* YOUR GOAL
Wherever a line below holds the word "elbow", copy that line.

###

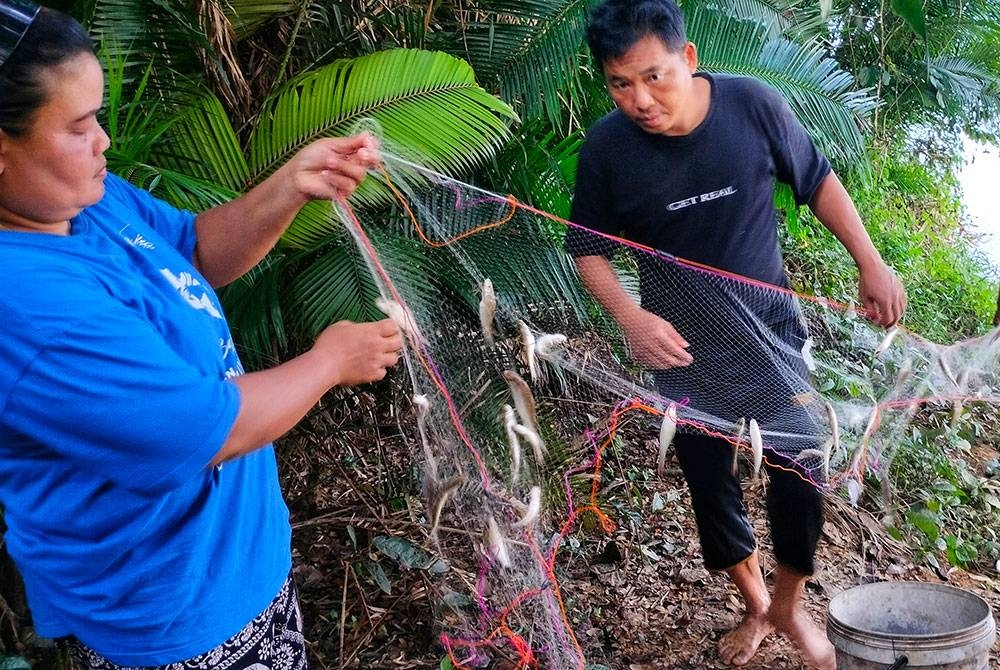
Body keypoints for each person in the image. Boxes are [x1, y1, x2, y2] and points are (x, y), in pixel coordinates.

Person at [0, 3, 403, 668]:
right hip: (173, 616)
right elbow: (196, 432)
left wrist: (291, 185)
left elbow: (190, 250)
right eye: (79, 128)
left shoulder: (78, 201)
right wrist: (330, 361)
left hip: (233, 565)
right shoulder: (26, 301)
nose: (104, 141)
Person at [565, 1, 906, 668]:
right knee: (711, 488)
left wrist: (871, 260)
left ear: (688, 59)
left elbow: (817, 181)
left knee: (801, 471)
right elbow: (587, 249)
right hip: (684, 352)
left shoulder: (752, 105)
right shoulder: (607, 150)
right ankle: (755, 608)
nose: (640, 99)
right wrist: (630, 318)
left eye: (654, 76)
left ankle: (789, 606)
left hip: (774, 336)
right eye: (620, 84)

###

* OUTPUT OF THE EXERCISE
right elbow: (196, 432)
left elbow: (190, 250)
left elbow: (817, 181)
right elbow: (587, 249)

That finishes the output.